HOMESICK tackles a subject and story that easily could lend itself to exploitation. However, Sewitsky thwarts any expectations along those lines by focusing on the character study of Charlotte, and to a lesser extent, Henrik. The passion that erupts between the two and the resulting push pull of their relationship is securely rooted in their insecurities, desire for familial love and fear of abandonment. That emphasis is so well done that the sexual relationship between the two has a clear inevitability about it, as does the resulting fallout.
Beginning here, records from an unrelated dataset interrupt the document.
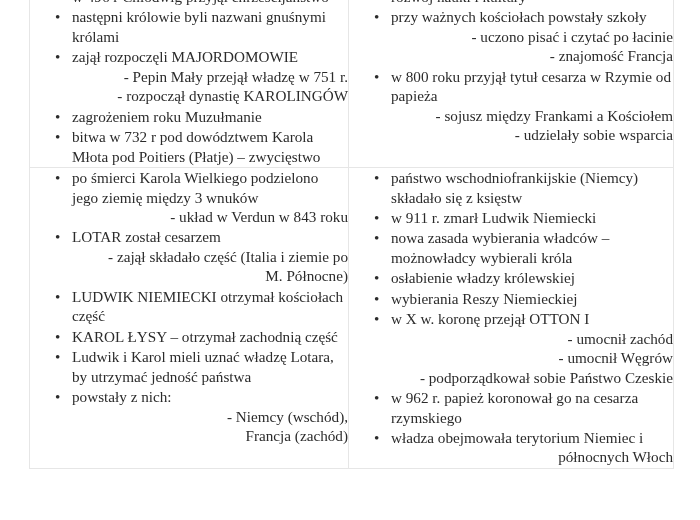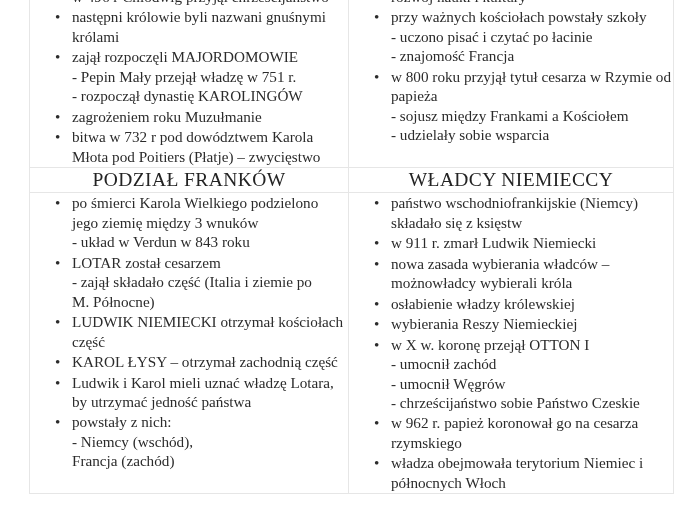--- a/index.html
+++ b/index.html
@@ -101,6 +101,7 @@
   .sub-line {
     display: block;
     white-space: nowrap;
+    text-align: right;
   }
 </style>
 </head>

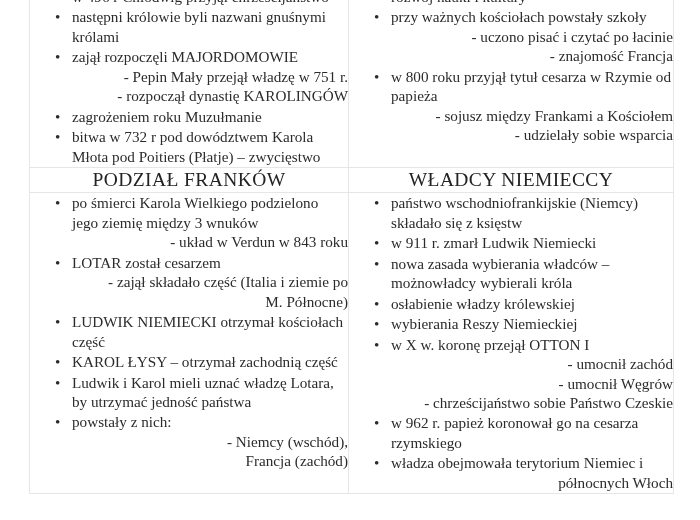--- a/index.html
+++ b/index.html
@@ -183,14 +183,6 @@
           </td>
         </tr>
 
-        <tr>
-          <td class="cell-head">
-            <div class="col-title">PODZIAŁ FRANKÓW</div>
-          </td>
-          <td class="cell-head">
-            <div class="col-title">WŁADCY NIEMIECCY</div>
-          </td>
-        </tr>
 
         <tr>
 

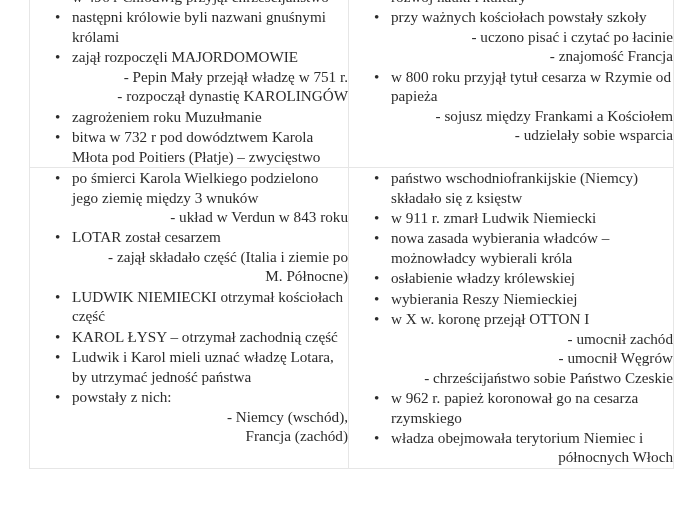--- a/index.html
+++ b/index.html
@@ -267,7 +267,7 @@
                 <span class="sub-lines">
                   <span class="sub-line">- umocnił zachód</span>
                   <span class="sub-line">- umocnił Węgrów</span>
-                  <span class="sub-line">- chrześcijaństwo sobie Państwo Czeskie</span>
+                  <span class="sub-line">- podporządkował sobie Państwo Czeskie</span>
                 </span>
               </li>
 

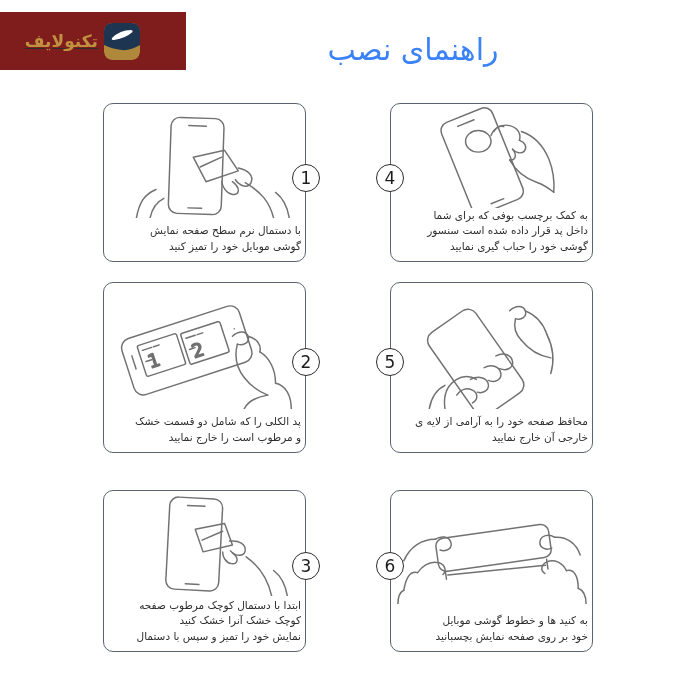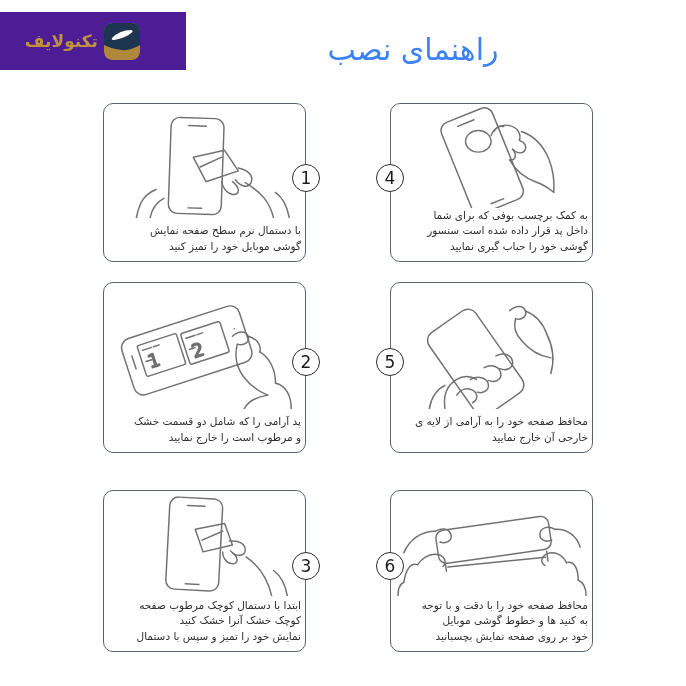--- a/index.html
+++ b/index.html
@@ -10,8 +10,8 @@
   
   .logo-backdrop{
     position:absolute;left:0;top:12px;width:186px;height:58px;
-    background:#4c1d95;display:flex;align-items:center;justify-content:flex-end;
-    gap:6px;padding-right:46px;box-sizing:border-box;direction:ltr;
+    background:#7f1d1d;display:flex;align-items:center;justify-content:flex-end;
+    gap:6px;padding-right:46px;box-sizing:border-box;direction:ltr;text-decoration:underline;
   }
   .logo-text{
     font-size:17px;font-weight:600;color:#c0913f;direction:rtl;line-height:1;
Add a wonderful performance from Ine Marie Wilmann as Charlotte and the combination happily make the film a surprising experience for the viewer, richer and more fulfilling than the expectations one might initially have.

Expected Sundance Reaction: The integrity of the storytelling versus the pitch sizzle will likely make this one play under the radar a bit.

Expected Real World Reaction: Solid art house play as it should be supported by positive reviews for the most part.
After the screening, there’s no real time to do anything AND the line for REVERSAL ticketholders is already trailing out back behind the building and down a country block so I decide to go ahead and take my place and suck it up with the freezing. While standing for the next 40 minutes, I am warmed by the conversation between two screenwriters next to me talking about their deals and what’s on the front burner: “Yeah, he’s having lunch with them to talk about some stuff he’s setting up and he’s getting my name in the mix so that looks really good.”

Yes. That does look really good. I mean, you’re totally “in the mix”, am I right?

 

REVERSAL
J.M Cravioto’s REVERSAL opens with what we are conditioned to expect as the climactic moment in a typical thriller. A young woman, chained in a dank and dingy basement by a sexual predator, turns the tables on him, beating him in the head with a brick she has concealed, allowing her to escape. However, in this case, that is just the beginning as she soon discovers that he has imprisoned more women in various locations. She then makes the decision to take him as her prisoner and guide to lead her to each of the locations to save each girl, learning along the way that her personal nightmare has wider and more horrific implications that she may not have the ability to handle.

REVERSAL could have easily gone by the title “Relentless” as our heroine seems to never run out of perilous and psychologically damaging sights and situations as she seeks to free the other victims. The film cuts back and forth to a home video of a happier time with her boyfriend and sister and all of the action is given a creepy play-by-play by her former captor as he works to get inside her head and undermine her mission. There is a puzzle to solve regarding how she was kidnapped and imprisoned as well as her fate is connected to that of the other women and the film effectively brings the audience along as it doles out the clues piece by piece – even if it isn’t all that difficult to surmise who or what is behind it all. We’ve seen kick-a*s women in films like this before, but we haven’t quite seen one fight such a battle to retain her humanity as she seeks vengeance against those that have done her wrong. Genre fans that hunger for this kind of thrill ride will come away very satisfied.

Expected Sundance Reaction: The film knows who its audience is and should get solid word of mouth on the mountain

Expected Real World Reaction: Again, genre fans in theaters and on VOD will likely seek it out and be happy they did so.